Saturday, April 19, 2008

The Words

Maybe it is because of my new job that I found myself in the script aisle at Borders. I did not go there to buy scripts; with the potential impending move -- still not completely finalized because of a scholarship complicating matters that my homework-crazed ladyfriend is too busy to wade through -- buying scripts that will just add to the weight of boxes that not nine months ago made the walk from the moving truck to our apartment door unbearable...it seems counterintuitive. I went to buy Juno and the new Ludo CD. Which I bought. Along with August: Osage County (which I have since read; a wonderful amalgamation of Buried Child, King Lear, and some other flavor that I just can't define...a sprinkle of Whose Afraid of Virginia Woolf maybe?...or maybe it's just Letts himself...maybe great playwrights are like prime numbers) and Three Days of Rain (which I mayhaps will read after I cook some dinner).

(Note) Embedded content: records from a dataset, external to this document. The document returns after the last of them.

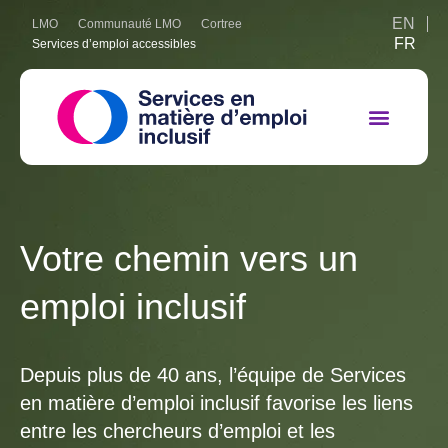
EN
LMO
Communauté LMO
Cortree
FR
Services d’emploi accessibles
Votre chemin vers un
emploi inclusif
Depuis plus de 40 ans, l’équipe de Services
en matière d’emploi inclusif favorise les liens
entre les chercheurs d’emploi et les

But my new job is...well...a departure from what I know about theatre. In fact, in my first 4 days on the job, it has had very little to do with theatre other than it is on the fourth floor of a building that houses two theatres in a cubicle surrounded by people who are in someway responsible for the general functioning of those theatres. That is not to say it's a bad job: as Interim Education Coordinator -- filling a position on short notice and no training when it was left vacant by its former occupant -- I will be dealing with students and teachers (which I have done before and miss) and seeing to the theatre's interns (which also reminds me of my teaching days when fresh-eyed freshman would ask my advice on what to do with their lives as if I had lived any myself at the ripe old age of 25). But it is not what I signed up for; not in the long run.

But, I signed up for it for the next few weeks. Which is why I wake up in the middle of the night fretting over transforming revised Word documents into PDFs and sifting through the applications for the next Education Intern -- "I trust you" says the boss -- when I have only been in the Education department for 4 days and have little idea what makes for an exceptional Education Intern and am wondering if I, in good conscience, can sign someone up for multiple months of free labor in an environment that does not value their interns as students to the extent to which they like to pride themselves or to the extent, I think, they probably should considering the free labor aspect of the deal...

August: Osage County works because it is big, but not out of control. It has thirteen characters and requires a whole house of a set, but by dividing the set into a dollhouse of segmented rooms and by allowing storylines to fade out of focus for periods of time, Letts is able to build a larger story out of smaller components. It's like the backside of Big Ben -- which is actually the bell not the clock but oh well: the world sees a big time piece clicking through the days effortlessly; but inside the Clock Tower hide lesser cogs and gears working in perfect collaboration. I am not saying the play appears effortless, nor would I argue that it is perfect. But it is certainly worth celebrating...

I would rather be talking scripts that study guides.

But it has been only four days. By the end of next week I will know how to comfortably convert files into other files. I will learn how to use TypePad. I will know how to work Tessitura. I will have met the teachers. I will have interviewed applicants. I will have asked my boss for a $30 expense fee per intern to give them an opportunity to take someone in the business out for lunch so that they can understand a little better how the theatre world of Chicago works. This time next week I will understand my new job, and I will be comfortable with it.

And I will be back on the couch, reading another play, wishing I was dealing again with the words.